** Trecho do documento **
-.-.-

SÃO PAULO - Com propostas bem distintas
sobre como deve ser o futuro da Venezuela, o presidente Hugo Chávez e seu
adversário Henrique Capriles - que se enfrentam nas urnas daqui a duas semanas
- compartilham uma certeza: a de que os programas assistencialistas, ou
tutelares como preferem chamar, devem ser mantidos. Desde seu início, em 1999,
até 2010, o chavismo contou com ao menos US$ 417 bilhões oriundos da venda do
petróleo. O cálculo foi feito com base na quantidade exportada e no preço do
barril, a pedido do GLOBO, pelo Centro Brasileiro de Infraestrutura (CBIE). Os
dados de 2011 e 2012 ainda não estão disponíveis, mas, com o preço do barril
superando hoje os US$ 110, a conclusão não tarda: o Estado venezuelano, que
controla 100% da produção e comercialização do óleo desde 2003, tem muito
dinheiro para gastar.
Nos mais de 13 anos de chavismo,esses
gastos realmente diminuíram a desigualdade e beneficiaram os menos favorecidos.
Tanto Capriles quanto Chávez sabem que 70% dos votos em disputa no pleito de 7
de outubro estão nas classes D e E, que compõem a ampla base da pirâmide
socioeconômica venezuelana. Mas a discussão se esse modelo rentista é
sustentável ou não preocupa mais as classes alta (3%), a média (27%) e os
analistas. De 2003 para cá - quando a PDVSA (petrolífera estatal) passou a
financiar as chamadas missões bolivarianas -, Chávez diz ter gasto US$ 300
bilhões em políticas de saúde, educação e moradia que beneficiam 60% da
população. Apesar de esse valor ser contestado pela oposição, não se pode
desprezar dados como o fato de a ONU ter declarado, no mês passado, a Venezuela
o país menos desigual da América Latina - embora a distribuição de renda ainda
seja menos equânime do que nos EUA ou em Portugal, país de maior desequilíbrio
social da zona do euro - ou a Unesco considerá-la livre do analfabetismo.

-.-.-

** Registros extraídos de um conjunto de dados **

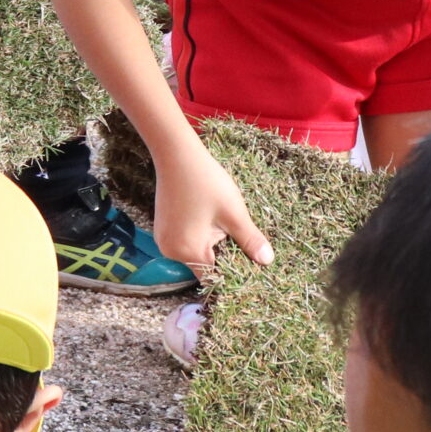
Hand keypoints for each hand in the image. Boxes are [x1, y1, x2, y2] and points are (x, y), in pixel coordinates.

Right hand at [153, 143, 272, 269]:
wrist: (176, 154)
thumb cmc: (205, 181)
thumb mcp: (233, 212)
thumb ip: (250, 240)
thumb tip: (267, 261)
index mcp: (188, 251)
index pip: (214, 277)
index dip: (232, 274)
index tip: (248, 264)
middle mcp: (171, 251)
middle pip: (204, 267)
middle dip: (223, 256)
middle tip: (239, 237)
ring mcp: (164, 240)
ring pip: (195, 254)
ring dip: (212, 245)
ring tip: (223, 224)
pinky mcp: (163, 230)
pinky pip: (186, 243)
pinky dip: (199, 237)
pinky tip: (209, 218)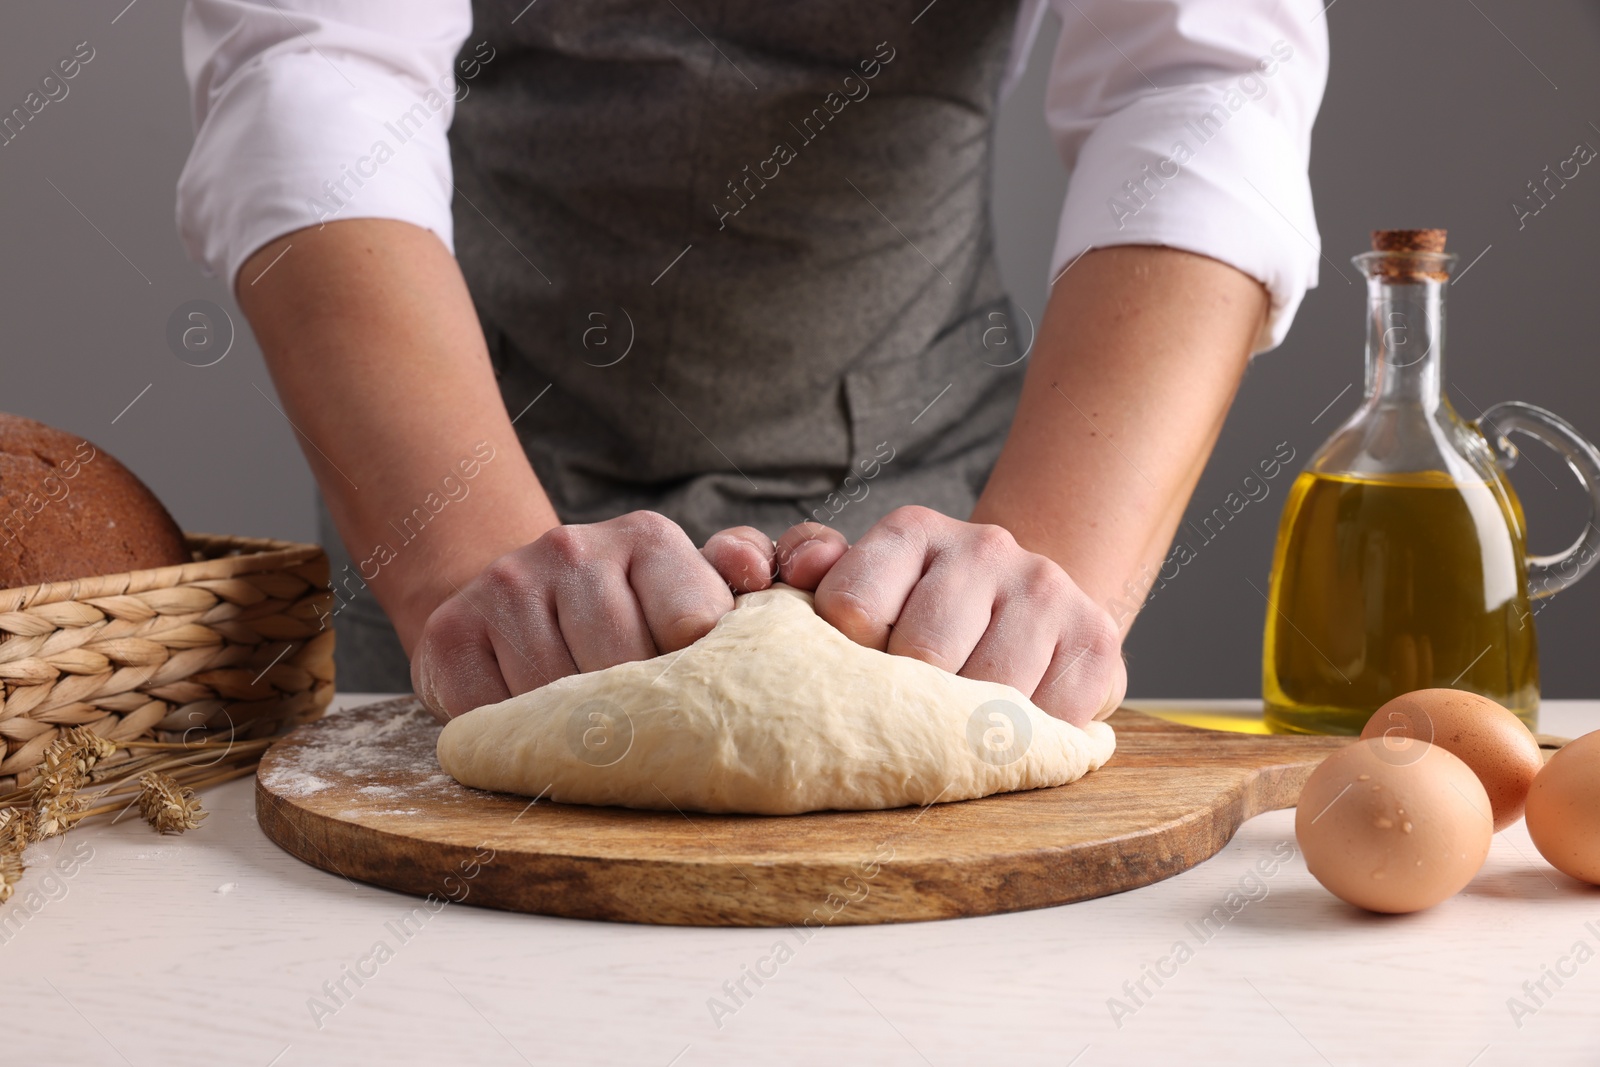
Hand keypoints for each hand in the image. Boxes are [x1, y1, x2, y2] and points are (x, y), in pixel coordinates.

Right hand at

-.-.-

Com base no texto sobre a Venezuela, explique em uma a três frases por que o Estado venezuelano tem muito dinheiro para gastar. Os registros não são necessários para resolver a tarefa.

O Estado venezuelano controla 100% da produção e da comercialização do petróleo desde 2003. O chavismo contou com ao menos US$ 417 bilhões vindos da venda do petróleo entre 1999 e 2010, e hoje o preço do barril supera os US$ 110.